---------- Input material

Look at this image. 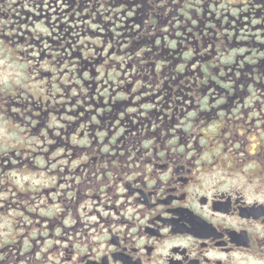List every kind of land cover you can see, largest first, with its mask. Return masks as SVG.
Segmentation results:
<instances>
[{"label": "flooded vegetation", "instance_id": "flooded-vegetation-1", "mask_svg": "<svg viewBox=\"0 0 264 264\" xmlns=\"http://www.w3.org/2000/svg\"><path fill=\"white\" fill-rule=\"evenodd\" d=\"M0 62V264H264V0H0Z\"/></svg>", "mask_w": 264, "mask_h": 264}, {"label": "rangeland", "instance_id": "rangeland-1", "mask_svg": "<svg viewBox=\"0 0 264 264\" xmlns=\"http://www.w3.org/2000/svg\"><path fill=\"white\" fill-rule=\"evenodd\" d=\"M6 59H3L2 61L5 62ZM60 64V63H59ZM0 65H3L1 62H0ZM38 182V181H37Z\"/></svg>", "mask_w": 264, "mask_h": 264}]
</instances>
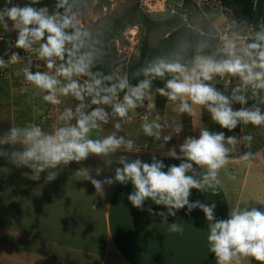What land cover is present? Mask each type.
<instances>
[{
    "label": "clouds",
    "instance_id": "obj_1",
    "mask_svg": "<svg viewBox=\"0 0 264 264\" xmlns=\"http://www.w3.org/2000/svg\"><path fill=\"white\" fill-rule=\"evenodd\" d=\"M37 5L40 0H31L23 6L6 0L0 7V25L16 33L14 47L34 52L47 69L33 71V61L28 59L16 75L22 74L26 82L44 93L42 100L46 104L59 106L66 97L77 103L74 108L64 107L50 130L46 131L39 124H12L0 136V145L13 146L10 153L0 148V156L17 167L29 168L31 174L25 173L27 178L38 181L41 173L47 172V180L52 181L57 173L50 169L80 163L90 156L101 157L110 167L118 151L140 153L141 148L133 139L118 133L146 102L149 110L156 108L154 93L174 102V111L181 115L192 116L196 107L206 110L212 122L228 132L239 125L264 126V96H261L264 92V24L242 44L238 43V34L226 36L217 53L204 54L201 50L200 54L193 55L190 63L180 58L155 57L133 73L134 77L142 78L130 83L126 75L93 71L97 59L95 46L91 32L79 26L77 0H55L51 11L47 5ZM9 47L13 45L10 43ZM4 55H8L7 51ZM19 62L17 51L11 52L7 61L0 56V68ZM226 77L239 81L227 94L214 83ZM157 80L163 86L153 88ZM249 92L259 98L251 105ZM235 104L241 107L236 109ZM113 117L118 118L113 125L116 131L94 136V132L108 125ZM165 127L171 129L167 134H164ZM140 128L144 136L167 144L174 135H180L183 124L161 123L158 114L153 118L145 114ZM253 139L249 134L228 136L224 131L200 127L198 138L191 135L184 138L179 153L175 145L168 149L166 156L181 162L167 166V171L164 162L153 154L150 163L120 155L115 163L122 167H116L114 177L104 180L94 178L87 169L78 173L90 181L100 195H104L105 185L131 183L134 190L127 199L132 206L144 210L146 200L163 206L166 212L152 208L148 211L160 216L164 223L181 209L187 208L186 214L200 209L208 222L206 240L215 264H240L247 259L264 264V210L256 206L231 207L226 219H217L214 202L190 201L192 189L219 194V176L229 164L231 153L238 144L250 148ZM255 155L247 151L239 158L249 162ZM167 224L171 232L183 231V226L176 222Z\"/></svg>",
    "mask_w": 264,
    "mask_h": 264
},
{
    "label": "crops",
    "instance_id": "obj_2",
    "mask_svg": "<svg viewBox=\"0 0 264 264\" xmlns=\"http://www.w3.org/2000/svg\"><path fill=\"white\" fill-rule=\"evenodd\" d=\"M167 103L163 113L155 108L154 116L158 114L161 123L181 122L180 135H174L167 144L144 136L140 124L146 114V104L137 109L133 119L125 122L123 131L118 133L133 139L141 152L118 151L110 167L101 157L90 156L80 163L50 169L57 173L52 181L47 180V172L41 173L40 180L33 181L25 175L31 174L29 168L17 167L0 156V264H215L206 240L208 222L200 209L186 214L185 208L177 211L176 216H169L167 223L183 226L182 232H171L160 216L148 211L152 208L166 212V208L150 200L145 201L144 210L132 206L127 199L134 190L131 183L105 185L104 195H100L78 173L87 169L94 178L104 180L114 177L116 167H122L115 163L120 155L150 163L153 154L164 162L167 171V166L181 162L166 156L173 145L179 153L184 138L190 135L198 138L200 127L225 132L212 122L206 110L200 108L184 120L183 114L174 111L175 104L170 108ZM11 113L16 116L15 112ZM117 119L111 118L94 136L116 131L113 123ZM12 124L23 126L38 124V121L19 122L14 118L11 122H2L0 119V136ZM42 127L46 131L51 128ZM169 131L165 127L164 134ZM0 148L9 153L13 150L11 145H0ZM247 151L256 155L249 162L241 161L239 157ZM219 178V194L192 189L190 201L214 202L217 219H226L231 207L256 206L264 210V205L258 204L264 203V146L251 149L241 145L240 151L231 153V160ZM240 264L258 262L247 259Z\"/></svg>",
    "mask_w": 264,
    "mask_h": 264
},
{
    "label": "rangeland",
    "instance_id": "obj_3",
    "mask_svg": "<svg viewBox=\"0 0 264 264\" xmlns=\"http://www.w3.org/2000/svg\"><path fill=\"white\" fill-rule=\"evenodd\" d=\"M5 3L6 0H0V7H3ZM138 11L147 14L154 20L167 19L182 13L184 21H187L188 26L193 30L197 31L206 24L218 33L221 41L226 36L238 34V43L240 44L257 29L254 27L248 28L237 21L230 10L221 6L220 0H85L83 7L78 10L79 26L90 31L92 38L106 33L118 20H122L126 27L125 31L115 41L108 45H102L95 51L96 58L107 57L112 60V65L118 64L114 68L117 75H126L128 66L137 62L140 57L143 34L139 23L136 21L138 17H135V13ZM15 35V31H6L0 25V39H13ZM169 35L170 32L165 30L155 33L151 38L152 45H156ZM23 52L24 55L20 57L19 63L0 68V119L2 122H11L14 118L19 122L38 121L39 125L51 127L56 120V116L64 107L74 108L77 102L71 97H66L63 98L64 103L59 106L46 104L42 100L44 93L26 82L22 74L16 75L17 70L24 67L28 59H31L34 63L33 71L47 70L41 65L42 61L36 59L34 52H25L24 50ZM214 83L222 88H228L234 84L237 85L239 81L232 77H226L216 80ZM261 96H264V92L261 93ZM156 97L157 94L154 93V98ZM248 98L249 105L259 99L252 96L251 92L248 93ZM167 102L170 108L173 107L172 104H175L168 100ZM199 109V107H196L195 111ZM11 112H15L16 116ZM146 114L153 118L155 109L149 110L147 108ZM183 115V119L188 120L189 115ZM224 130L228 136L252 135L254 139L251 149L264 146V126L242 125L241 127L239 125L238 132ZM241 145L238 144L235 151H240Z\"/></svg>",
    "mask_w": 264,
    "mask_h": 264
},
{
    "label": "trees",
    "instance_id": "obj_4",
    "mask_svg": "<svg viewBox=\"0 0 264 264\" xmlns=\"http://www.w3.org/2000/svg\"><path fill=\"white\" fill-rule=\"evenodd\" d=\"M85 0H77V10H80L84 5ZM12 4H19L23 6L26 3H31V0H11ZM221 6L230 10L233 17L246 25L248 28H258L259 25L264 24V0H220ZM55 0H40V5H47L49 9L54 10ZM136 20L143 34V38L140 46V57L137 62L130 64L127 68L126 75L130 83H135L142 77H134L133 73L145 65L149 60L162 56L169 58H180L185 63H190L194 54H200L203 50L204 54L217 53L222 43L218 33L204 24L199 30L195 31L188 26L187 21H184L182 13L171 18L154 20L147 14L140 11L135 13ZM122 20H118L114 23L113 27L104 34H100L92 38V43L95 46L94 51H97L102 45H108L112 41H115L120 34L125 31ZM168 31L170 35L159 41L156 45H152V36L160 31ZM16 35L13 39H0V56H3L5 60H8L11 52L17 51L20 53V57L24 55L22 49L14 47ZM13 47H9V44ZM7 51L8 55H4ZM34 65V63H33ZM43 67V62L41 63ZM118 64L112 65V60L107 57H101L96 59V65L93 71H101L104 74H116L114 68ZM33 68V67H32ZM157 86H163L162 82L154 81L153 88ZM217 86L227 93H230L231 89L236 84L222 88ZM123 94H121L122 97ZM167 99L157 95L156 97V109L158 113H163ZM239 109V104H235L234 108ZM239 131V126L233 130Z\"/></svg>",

--------------------

■ Objective
Could you gather and copy out every line above that contains the string "rangeland"? Treat uppercase and lowercase as different.

■ Full response
[{"label": "flooded vegetation", "instance_id": "flooded-vegetation-1", "mask_svg": "<svg viewBox=\"0 0 264 264\" xmlns=\"http://www.w3.org/2000/svg\"><path fill=\"white\" fill-rule=\"evenodd\" d=\"M0 62V264H264V0H0Z\"/></svg>", "mask_w": 264, "mask_h": 264}, {"label": "rangeland", "instance_id": "rangeland-1", "mask_svg": "<svg viewBox=\"0 0 264 264\" xmlns=\"http://www.w3.org/2000/svg\"><path fill=\"white\" fill-rule=\"evenodd\" d=\"M6 59H3L2 61L5 62ZM60 64V63H59ZM0 65H3L1 62H0ZM38 182V181H37Z\"/></svg>", "mask_w": 264, "mask_h": 264}]
    "label": "rangeland",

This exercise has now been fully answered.